Exercise
Using the records below, repeat exactly the lines from the one holding "ningún lado la" through the one holding "TERMOS E CONDIÇÕES", both ends included, and no others.

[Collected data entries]
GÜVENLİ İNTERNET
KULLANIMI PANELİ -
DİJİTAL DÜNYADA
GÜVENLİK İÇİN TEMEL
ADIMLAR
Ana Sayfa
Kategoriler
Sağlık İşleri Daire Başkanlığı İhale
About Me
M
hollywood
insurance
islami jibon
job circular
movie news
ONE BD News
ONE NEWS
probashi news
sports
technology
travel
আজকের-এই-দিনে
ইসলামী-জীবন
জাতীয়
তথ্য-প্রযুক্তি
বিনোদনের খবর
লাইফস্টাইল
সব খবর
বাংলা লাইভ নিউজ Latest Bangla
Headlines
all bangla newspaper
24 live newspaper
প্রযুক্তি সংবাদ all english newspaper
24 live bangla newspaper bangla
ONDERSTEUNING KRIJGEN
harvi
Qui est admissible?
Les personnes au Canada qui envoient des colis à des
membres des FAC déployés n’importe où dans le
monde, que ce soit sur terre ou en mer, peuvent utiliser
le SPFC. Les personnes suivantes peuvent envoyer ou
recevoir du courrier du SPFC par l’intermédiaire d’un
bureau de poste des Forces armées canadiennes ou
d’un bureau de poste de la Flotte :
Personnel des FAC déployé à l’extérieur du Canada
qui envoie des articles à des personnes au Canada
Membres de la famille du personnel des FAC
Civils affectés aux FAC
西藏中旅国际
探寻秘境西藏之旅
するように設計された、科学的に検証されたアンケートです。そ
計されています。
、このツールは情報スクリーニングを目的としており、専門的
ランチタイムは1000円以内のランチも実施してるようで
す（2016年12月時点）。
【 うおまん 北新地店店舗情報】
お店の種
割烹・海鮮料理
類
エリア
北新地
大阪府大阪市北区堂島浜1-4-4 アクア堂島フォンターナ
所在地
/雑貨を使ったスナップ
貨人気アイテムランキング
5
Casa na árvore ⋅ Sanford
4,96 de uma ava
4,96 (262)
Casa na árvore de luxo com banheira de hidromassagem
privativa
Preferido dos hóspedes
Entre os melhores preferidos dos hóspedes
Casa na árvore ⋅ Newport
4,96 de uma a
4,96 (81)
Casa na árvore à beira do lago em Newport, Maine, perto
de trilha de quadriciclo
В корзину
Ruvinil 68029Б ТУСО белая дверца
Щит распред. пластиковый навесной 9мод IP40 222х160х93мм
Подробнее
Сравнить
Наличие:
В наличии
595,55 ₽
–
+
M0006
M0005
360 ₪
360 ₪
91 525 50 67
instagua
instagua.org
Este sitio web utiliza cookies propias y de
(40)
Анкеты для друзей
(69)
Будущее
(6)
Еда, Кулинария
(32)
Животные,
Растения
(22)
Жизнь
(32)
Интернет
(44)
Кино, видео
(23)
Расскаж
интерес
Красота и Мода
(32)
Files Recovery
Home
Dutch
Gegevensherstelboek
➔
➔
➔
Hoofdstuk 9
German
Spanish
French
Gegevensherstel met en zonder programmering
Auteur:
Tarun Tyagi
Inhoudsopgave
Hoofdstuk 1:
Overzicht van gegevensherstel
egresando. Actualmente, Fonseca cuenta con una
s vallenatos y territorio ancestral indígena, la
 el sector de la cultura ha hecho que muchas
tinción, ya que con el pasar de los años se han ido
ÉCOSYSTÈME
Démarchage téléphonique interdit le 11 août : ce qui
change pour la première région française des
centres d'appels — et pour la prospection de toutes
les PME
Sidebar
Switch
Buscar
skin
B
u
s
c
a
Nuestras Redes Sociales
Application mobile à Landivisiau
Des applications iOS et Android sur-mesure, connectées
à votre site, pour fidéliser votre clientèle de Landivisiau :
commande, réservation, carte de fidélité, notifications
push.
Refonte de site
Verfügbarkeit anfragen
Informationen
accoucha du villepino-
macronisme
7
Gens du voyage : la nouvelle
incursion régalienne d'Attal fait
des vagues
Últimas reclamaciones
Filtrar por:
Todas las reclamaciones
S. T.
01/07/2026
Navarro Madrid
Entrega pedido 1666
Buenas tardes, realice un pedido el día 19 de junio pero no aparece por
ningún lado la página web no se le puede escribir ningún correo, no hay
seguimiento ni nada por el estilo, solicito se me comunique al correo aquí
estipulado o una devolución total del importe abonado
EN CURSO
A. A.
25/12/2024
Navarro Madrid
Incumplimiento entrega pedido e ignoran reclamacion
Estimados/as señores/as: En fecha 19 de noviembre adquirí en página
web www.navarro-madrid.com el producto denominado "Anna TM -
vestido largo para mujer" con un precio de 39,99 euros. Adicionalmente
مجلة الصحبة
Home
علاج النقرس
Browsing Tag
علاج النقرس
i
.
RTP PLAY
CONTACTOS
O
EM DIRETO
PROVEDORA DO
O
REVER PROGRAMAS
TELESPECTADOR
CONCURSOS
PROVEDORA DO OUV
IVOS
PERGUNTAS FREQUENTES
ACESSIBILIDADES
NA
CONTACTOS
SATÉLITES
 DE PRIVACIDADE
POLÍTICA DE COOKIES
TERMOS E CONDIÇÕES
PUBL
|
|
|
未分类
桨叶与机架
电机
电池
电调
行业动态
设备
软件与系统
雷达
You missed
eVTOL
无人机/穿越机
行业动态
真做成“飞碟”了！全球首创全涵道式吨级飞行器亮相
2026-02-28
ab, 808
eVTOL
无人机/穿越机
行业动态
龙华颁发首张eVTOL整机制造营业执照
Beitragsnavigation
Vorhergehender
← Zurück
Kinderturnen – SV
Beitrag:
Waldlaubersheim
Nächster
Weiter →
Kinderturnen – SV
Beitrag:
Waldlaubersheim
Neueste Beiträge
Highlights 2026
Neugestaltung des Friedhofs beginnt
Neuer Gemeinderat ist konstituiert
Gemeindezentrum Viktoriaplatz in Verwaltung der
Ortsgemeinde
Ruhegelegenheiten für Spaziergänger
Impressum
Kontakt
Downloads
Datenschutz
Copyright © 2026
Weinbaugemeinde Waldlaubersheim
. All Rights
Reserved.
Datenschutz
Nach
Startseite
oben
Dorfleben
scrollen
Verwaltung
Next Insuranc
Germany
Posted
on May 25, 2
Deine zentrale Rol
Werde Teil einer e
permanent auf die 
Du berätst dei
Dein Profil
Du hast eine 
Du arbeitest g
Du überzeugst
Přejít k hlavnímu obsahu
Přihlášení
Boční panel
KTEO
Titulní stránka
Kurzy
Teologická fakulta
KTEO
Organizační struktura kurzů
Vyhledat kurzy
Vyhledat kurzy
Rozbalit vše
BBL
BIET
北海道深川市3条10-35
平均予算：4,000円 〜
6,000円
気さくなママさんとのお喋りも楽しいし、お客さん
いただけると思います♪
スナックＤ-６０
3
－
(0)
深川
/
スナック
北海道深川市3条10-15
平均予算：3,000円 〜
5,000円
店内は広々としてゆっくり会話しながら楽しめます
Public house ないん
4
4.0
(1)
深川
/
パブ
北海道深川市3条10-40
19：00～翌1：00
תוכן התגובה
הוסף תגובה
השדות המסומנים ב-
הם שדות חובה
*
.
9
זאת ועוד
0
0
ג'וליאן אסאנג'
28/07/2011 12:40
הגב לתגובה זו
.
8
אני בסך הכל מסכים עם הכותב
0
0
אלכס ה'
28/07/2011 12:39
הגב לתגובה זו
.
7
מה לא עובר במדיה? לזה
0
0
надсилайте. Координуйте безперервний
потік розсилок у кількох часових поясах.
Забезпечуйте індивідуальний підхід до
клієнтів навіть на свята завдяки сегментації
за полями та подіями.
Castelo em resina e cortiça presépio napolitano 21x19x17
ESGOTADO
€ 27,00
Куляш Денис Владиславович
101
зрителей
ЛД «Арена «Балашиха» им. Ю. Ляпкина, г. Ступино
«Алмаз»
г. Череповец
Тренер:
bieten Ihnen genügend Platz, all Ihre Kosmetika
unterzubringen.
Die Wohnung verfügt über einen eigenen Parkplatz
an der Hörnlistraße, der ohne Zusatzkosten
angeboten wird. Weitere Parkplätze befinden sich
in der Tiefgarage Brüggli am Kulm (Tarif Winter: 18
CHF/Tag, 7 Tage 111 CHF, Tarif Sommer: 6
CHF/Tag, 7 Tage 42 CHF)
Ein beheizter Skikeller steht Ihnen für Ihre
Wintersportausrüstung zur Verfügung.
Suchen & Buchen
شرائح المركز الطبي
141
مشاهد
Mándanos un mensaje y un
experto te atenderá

The answer
ningún lado la página web no se le puede escribir ningún correo, no hay
seguimiento ni nada por el estilo, solicito se me comunique al correo aquí
estipulado o una devolución total del importe abonado
EN CURSO
A. A.
25/12/2024
Navarro Madrid
Incumplimiento entrega pedido e ignoran reclamacion
Estimados/as señores/as: En fecha 19 de noviembre adquirí en página
web www.navarro-madrid.com el producto denominado "Anna TM -
vestido largo para mujer" con un precio de 39,99 euros. Adicionalmente
مجلة الصحبة
Home
علاج النقرس
Browsing Tag
علاج النقرس
i
.
RTP PLAY
CONTACTOS
O
EM DIRETO
PROVEDORA DO
O
REVER PROGRAMAS
TELESPECTADOR
CONCURSOS
PROVEDORA DO OUV
IVOS
PERGUNTAS FREQUENTES
ACESSIBILIDADES
NA
CONTACTOS
SATÉLITES
 DE PRIVACIDADE
POLÍTICA DE COOKIES
TERMOS E CONDIÇÕES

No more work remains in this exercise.